By Eric Smith

An impressive first-quarter performance not only increased Columbia Sportswear Co.’s sales expectations for 2018 but also bolstered plans for the company to invest $10 million in e-commerce and other capabilities in the second half of the year.

“The plan to invest … $10 million in the back half of the year in marketing and other enhancements to the systems is a result of our visibility and our view of the future,” President and CEO Tim Boyle said on Thursday’s earnings call with analysts. “So we’re very pleased with that.”

Columbia, whose Q1 earnings were released Thursday, posted “better-than-expected first quarter results with revenue, gross margin and operating income all at record levels,” Boyle said. The Q1 report was “led by strength in our direct-to-consumer businesses, growth in our wholesale businesses, including a return to growth in U.S. wholesale and the favorable effect of strengthening foreign currencies relative to the U.S. dollar,” Boyle added.

Columbia’s net income grew 25 percent on 12 percent revenue surge in the first quarter, beating analysts’ estimates. First-quarter net income was $45.1 million, or 64 cents per share, compared with first quarter 2017 net income of $36 million, or 51 cents per share. Analysts expected the company to earn 58 cents per share in the quarter.

Revenue of $607.3 million for the quarter ended March 31 marked an increase of 12 percent (8 percent constant-currency), compared with net sales of $543.8 million for the first quarter of 2017.

Now the company is hoping to leverage that momentum with even more growth in 2018. Columbia said the company now expects 2018 net sales growth of approximately 8 to 10 percent (up from 5.5 to 7.5 percent), compared with 2017 net sales of $2.47 billion.

Columbia also expects full-year 2018 gross margin to improve by up to 140 basis points and non-GAAP gross margin to improve by up to 60 basis points, excluding an approximately $40 million benefit to gross profit associated with the new revenue accounting standard. Analysts have also increased their guidance on Columbia’s revenue and earnings.

“In light of stronger top-line expectations for the year, we have chosen to accelerate the level of investment in our strategic priorities by approximately $10 million with an emphasis on demand creation, including enhancements to our digital capabilities through our X1 initiative,” Boyle said.

Thanks to “strong momentum” Columbia has seen across its portfolio, coupled with balanced sales across all channels—highlighted by “low 20 percent growth in e-commerce sales,” Boyle said—the company claimed X1 (or Experience First) is a new initiative to further tap into consumers’ online buying preference.

“This initiative is designed to upgrade our e-commerce systems to take advantage of the changes in consumer browsing and purchasing behavior for mobile devices,” Boyle said. “It encompasses an upgrade of our e-commerce platforms to offer significantly enhanced search, browsing, checkout, loyalty and customer care experience for mobile shoppers and is expected to be implemented in the first half of 2019. The project will be fully integrated with our C1 Consumer-First initiative.”

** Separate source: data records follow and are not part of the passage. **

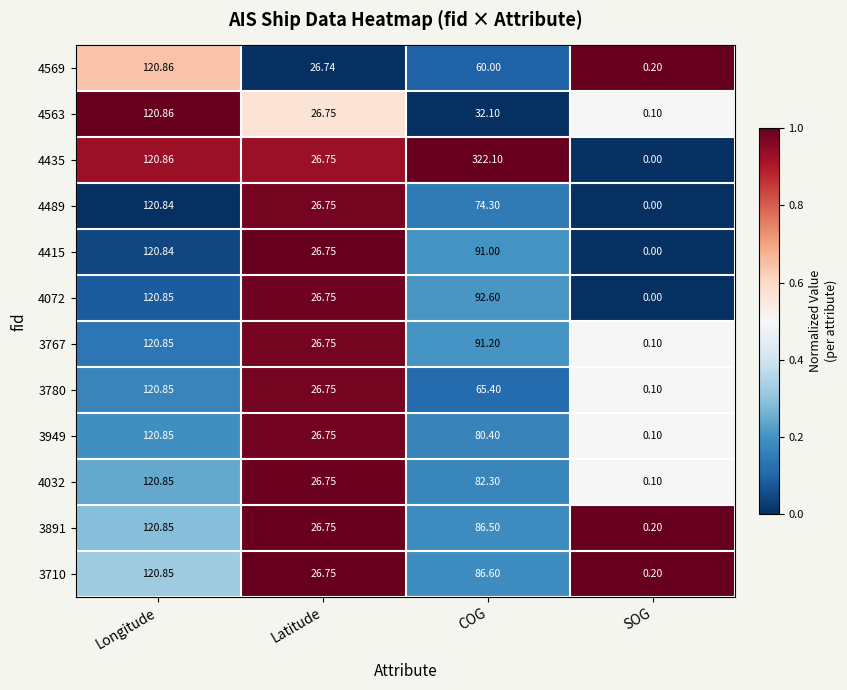

Which series has the largest total across all categories?

4435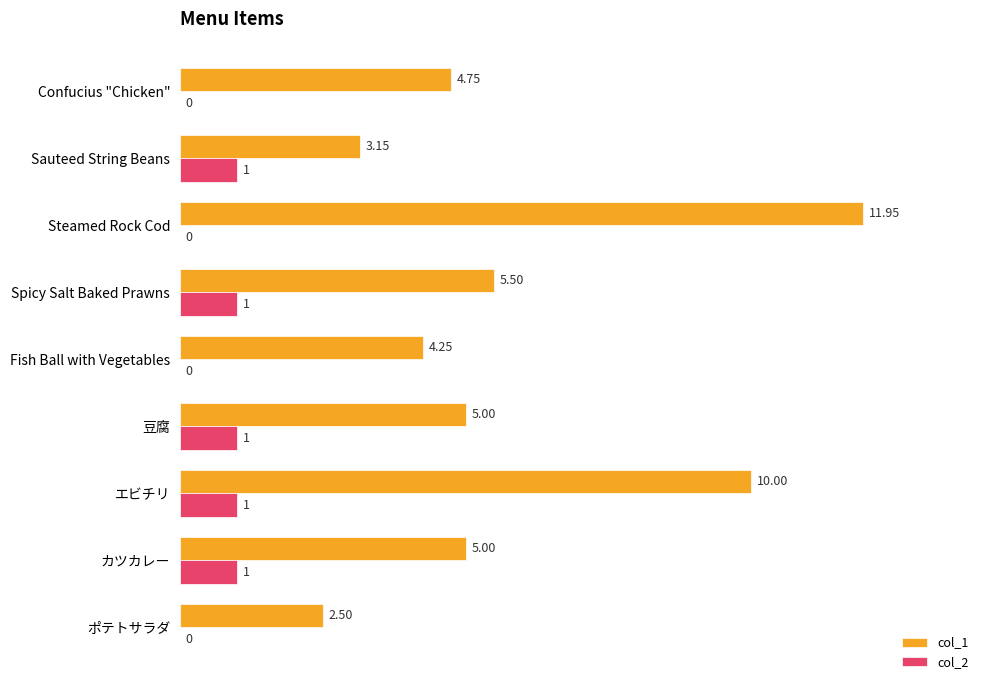

At which category is the sum across all series the highest?

Steamed Rock Cod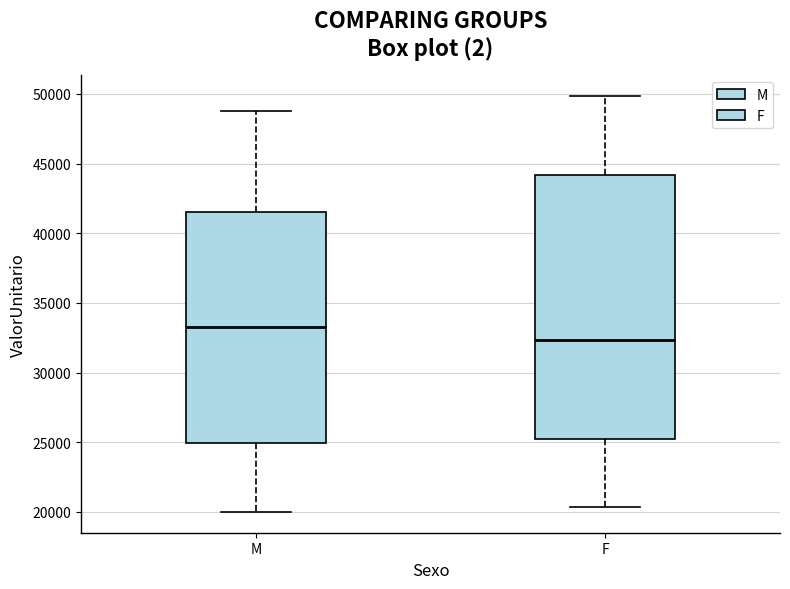

Reading left to right, transcribe this box plot: for each box, give where its median line is, the range the box spans, and where its two whiskers end, as read against the y-axis. The values are not printed on the chart, so give them approximately, as read against the axis.

M: median 33500, box 25000 to 41500, whiskers 20000 to 49000
F: median 32500, box 25000 to 44000, whiskers 20500 to 50000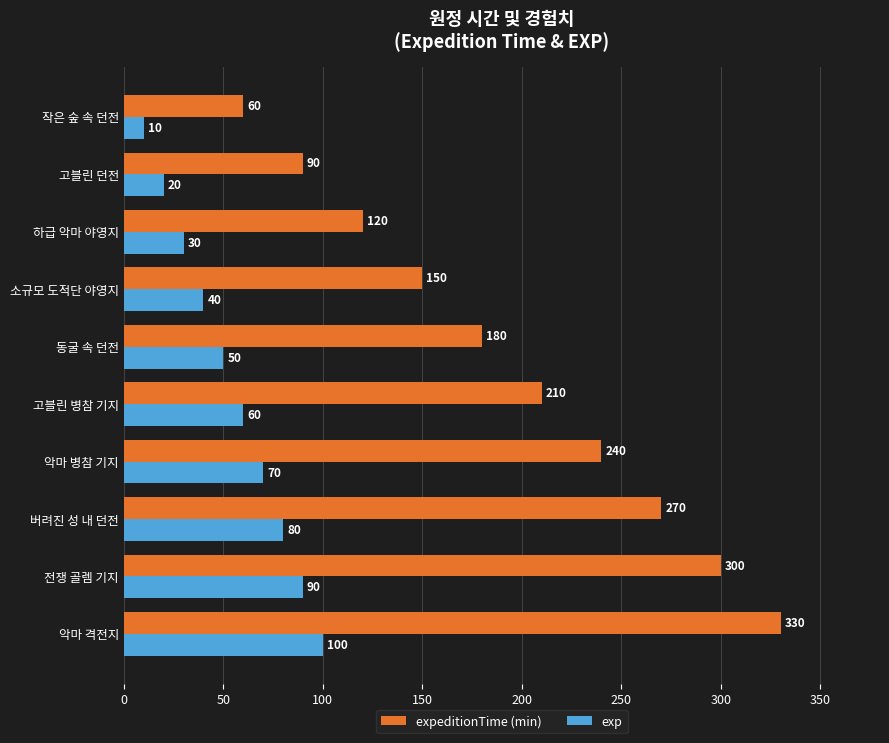

What is the difference between the highest and lowest values at 악마 격전지?

230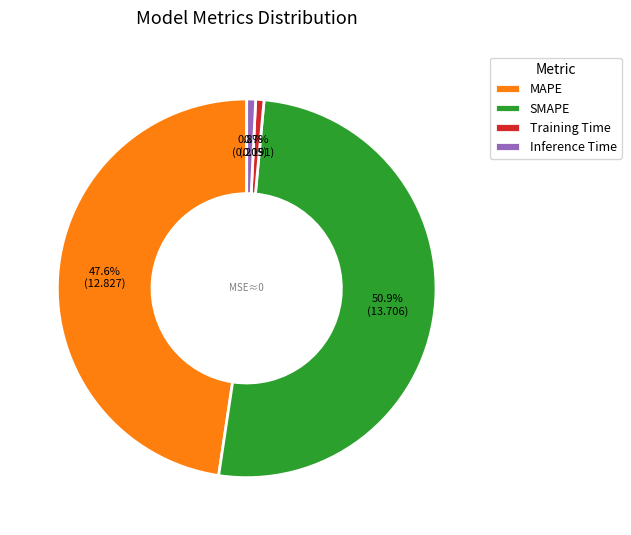

Is there a majority slice in this chart?

Yes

Boyle said the company has been studying the e-commerce business “in-depth” following the launch of its Project CONNECT initiative last year.

At the time of that launch, Boyle said Columbia was “intensifying our focus on the consumer,” and that the momentum Columbia is seeing in e-commerce “tells us we’re doing a lot of things well on this front but that we’re just getting started. Going forward, our investments in optimizing our global e-commerce sites will play an even larger role in attracting consumers to each of our brands through every channel.”

On Thursday, Boyle spoke briefly about some of the results the company is seeing from that initiative, including “improved conversion and better spend on our search functions, SEO, SEM. And that’s in many ways just a continued sophistication improvement in that business.”

At the heart of this investment is further differentiation of Columbia’s brands: Columbia, Prana, Mountain Hardwear, Sorel and OutDry.

“Once we have those established for each of the brands, then we could actually much more surgically use these new tools that the Internet provides—social media, etc.—to be much more efficient where our ad spend is,” Boyle said. “So those areas that we’ll get more investment in the back half of 2018 are going be those where we can highlight direct messages to consumers that we know are interested in our product and have the propensity to come and become better customers. So that’s an area where we’re focusing a lot of our time and a lot of science.”

Analysts responded favorably to Columbia’s Q1 performance by increasing estimates for the company.

According to a note from Jim Duffy and Peter McGoldrick of Stifel, “FY1Q reported results and guidance showed balanced strength across the portfolio. Upside in the quarter was a function of direct-to-consumer strength that complemented sell-in of Spring. DTC strength was no doubt helped by cold/wet weather in the Northeast and Europe that leaves the channel clean exiting the season.”

And in a note to investors, Jonathan Komp of Baird said Columbia’s targeted and accelerated spend should have a direct impact on revenue. “Given planned investments behind demand creation (Columbia seeing success with ‘always-on’ presence, social/collaboration tactics), product (extending sun-deflector line; emphasizing Sorel men’s) and omnichannel capabilities (modernizing systems to elevate customer experience/interactions), we see an upward bias to current top-line projections.”